Clearly, any amounts to be recouped by the DPW for medicaid services can come only from property in the recipient decedent's estate subject to the protection of surviving minor children. These latter sections provide for recovery by DPW after the recipient's death. Ind. Code § 12-1-7-24.6 does not. It applies only when the recipient lives and recovers the funds. Since that did not happen here, the trial court properly entered summary judgment.
The trial court is affirmed.
SHEPARD, C.J., and GIVAN and DICKSON, JJ., concur.
DeBRULER, J., dissents with separate opinion.

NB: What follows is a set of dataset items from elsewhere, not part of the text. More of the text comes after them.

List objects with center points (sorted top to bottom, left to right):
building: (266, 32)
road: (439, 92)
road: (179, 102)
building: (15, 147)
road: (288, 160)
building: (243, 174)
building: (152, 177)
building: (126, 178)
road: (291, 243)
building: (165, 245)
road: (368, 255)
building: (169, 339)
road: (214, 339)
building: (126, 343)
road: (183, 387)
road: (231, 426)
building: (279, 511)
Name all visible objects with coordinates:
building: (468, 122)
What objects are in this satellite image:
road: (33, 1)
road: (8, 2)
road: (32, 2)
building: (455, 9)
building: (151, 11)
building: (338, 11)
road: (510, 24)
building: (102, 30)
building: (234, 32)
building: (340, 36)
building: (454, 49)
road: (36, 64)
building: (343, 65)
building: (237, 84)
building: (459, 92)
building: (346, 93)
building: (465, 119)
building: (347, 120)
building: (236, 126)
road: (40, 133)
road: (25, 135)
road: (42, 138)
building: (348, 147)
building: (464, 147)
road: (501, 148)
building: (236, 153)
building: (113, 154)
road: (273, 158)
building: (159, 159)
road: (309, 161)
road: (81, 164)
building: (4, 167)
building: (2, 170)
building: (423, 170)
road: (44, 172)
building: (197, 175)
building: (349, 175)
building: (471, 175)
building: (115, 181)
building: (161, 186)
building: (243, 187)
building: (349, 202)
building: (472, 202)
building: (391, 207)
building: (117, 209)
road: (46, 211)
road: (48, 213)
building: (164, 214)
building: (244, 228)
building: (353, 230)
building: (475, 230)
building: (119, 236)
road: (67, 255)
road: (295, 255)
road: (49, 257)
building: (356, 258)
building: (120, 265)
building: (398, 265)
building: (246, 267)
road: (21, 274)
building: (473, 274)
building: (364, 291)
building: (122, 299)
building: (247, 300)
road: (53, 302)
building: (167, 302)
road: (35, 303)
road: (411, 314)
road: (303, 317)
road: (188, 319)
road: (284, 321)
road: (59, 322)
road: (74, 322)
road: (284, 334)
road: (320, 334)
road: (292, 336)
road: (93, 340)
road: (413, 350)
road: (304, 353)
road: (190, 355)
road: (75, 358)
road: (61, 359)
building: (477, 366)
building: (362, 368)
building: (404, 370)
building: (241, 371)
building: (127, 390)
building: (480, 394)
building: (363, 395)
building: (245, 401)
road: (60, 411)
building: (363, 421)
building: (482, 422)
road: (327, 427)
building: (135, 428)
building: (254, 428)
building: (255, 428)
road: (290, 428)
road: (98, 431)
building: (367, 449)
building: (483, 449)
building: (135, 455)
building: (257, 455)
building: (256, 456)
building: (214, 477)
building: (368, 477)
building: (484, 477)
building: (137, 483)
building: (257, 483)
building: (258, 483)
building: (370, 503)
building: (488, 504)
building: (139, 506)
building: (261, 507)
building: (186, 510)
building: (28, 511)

As pointed out in the majority opinion, the legal basis for the cross-complaint of the interpleaded personal representative is the claim of the decedent which survives her death by reason of the wrongful death statute. I.C. 34-1-1-2; Ind.R.Tr.P. 22. The judgment of the court for the interpleaded personal representative should be governed by the distribution plan required by the wrongful death statute and treated the same as though the case had been initially filed as a wrongful death claim by the personal representative. The fact that a claim is brought by a party after being interpleaded does not alter the legal basis for such claim. The nature of a wrongful death judgment is such that it imposes upon the personal representative a duty to distribute damages in accordance with the wrongful death statute. According to I.C. 34-1-1-2, damages go first to medical, hospital, funeral and burial with any remainder to surviving dependents. I agree with the Court of Appeals that such damages do not become a part of the estate of the decedent within the meaning of I.C. 12-1-7-25, restricting liens of the welfare department. The welfare department is therefore entitled to recover the full value of its lien from the settlement proceeds less statutorily required attorney fees and the department's pro rata share of costs.